(TASK OBJECTIVE) Please transcribe the entries below exactly and leave out every picture.
+===+
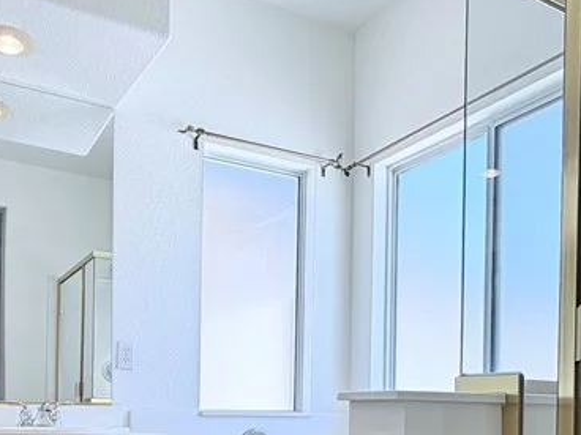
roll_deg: +0.8
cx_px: 243
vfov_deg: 34.3
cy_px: 411
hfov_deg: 47.7
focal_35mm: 39
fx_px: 655
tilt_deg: +0.3
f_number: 2.2
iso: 40
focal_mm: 2.22
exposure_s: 1/120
+===+
(WRITTEN RESPONSE)
roll_deg: +0.8
cx_px: 243
vfov_deg: 34.3
cy_px: 411
hfov_deg: 47.7
focal_35mm: 39
fx_px: 655
tilt_deg: +0.3
f_number: 2.2
iso: 40
focal_mm: 2.22
exposure_s: 1/120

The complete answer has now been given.